Complete gallbladder torsion diagnosed with sequential computed tomography scans: a case report
1 Department of Obstetrics and Gynecology, Jichi Medical University, 3311-1, Yakushiji, Shimotsuke-shi, Tochigi Pref., 329-0431, Japan
2 Department of Surgery, Katta General Hospital, 36, Shimookihara, Fukuokakuramoto, Shiroishi-shi, Miyagi Pref., 398-0231, Japan
Journal of Medical Case Reports 2012, 6:289 doi:10.1186/1752-1947-6-289Published: 11 September 2012
Torsion of the gallbladder is an extremely rare cause of acute abdomen, which commonly affects thin elderly women. A prompt surgical approach is necessary to avoid fatal complications associated with gangrene and perforation of the gallbladder. However, it is difficult to make a preoperative diagnosis using ordinary imaging modalities.
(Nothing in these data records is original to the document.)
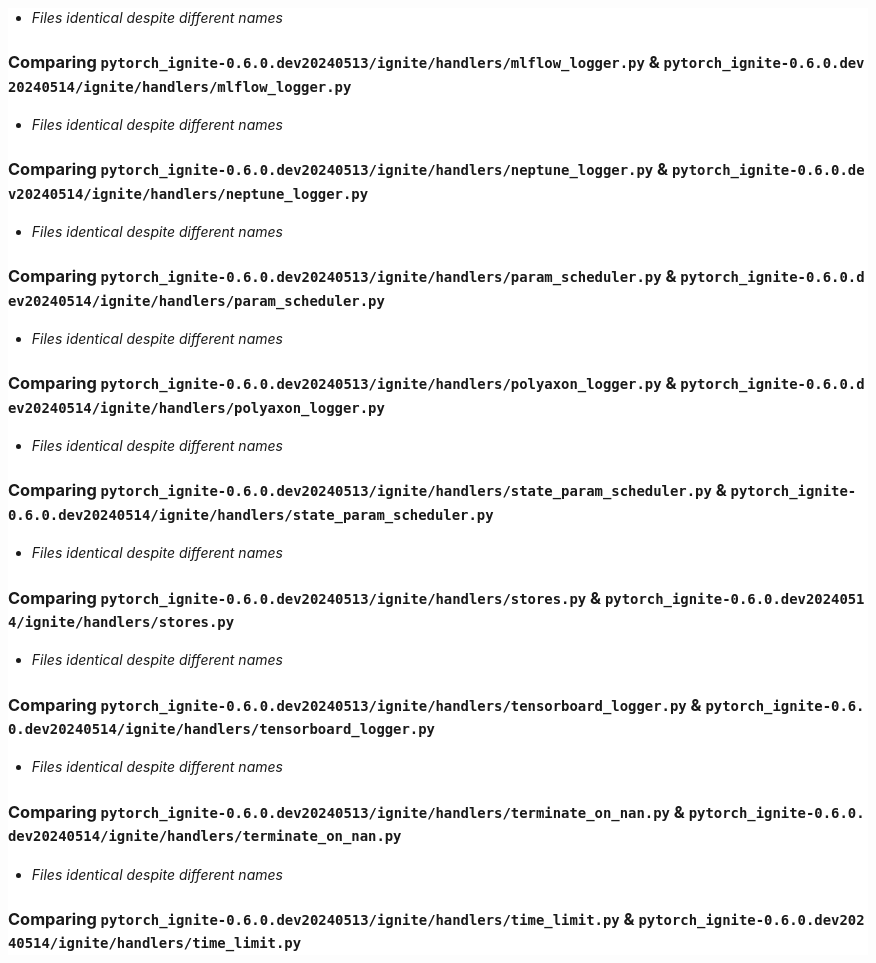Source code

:  * *Files identical despite different names*

### Comparing `pytorch_ignite-0.6.0.dev20240513/ignite/handlers/mlflow_logger.py` & `pytorch_ignite-0.6.0.dev20240514/ignite/handlers/mlflow_logger.py`

 * *Files identical despite different names*

### Comparing `pytorch_ignite-0.6.0.dev20240513/ignite/handlers/neptune_logger.py` & `pytorch_ignite-0.6.0.dev20240514/ignite/handlers/neptune_logger.py`

 * *Files identical despite different names*

### Comparing `pytorch_ignite-0.6.0.dev20240513/ignite/handlers/param_scheduler.py` & `pytorch_ignite-0.6.0.dev20240514/ignite/handlers/param_scheduler.py`

 * *Files identical despite different names*

### Comparing `pytorch_ignite-0.6.0.dev20240513/ignite/handlers/polyaxon_logger.py` & `pytorch_ignite-0.6.0.dev20240514/ignite/handlers/polyaxon_logger.py`

 * *Files identical despite different names*

### Comparing `pytorch_ignite-0.6.0.dev20240513/ignite/handlers/state_param_scheduler.py` & `pytorch_ignite-0.6.0.dev20240514/ignite/handlers/state_param_scheduler.py`

 * *Files identical despite different names*

### Comparing `pytorch_ignite-0.6.0.dev20240513/ignite/handlers/stores.py` & `pytorch_ignite-0.6.0.dev20240514/ignite/handlers/stores.py`

 * *Files identical despite different names*

### Comparing `pytorch_ignite-0.6.0.dev20240513/ignite/handlers/tensorboard_logger.py` & `pytorch_ignite-0.6.0.dev20240514/ignite/handlers/tensorboard_logger.py`

 * *Files identical despite different names*

### Comparing `pytorch_ignite-0.6.0.dev20240513/ignite/handlers/terminate_on_nan.py` & `pytorch_ignite-0.6.0.dev20240514/ignite/handlers/terminate_on_nan.py`

 * *Files identical despite different names*

### Comparing `pytorch_ignite-0.6.0.dev20240513/ignite/handlers/time_limit.py` & `pytorch_ignite-0.6.0.dev20240514/ignite/handlers/time_limit.py`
An 84-year-old Japanese woman was admitted to our hospital due to left lower abdominal pain. Her pain shifted suddenly to the right upper abdomen a half day after admission. Although her enlarged and wall-thickened gallbladder had been already seen at admission, it rotated approximately 180 degrees and deviated to the midline of her abdomen on the second computed tomography scan, which helped us to make a correct diagnosis of gallbladder torsion. The patient underwent an emergency operation (detorsion and cholecystectomy) and recovered without any complications. The gallbladder had necrosis due to torsion.
Sequential diagnostic imaging might be helpful to make a preoperative diagnosis of gallbladder torsion when the gallbladder is enlarged and wall thickened but the patient does not present with typical clinical symptoms.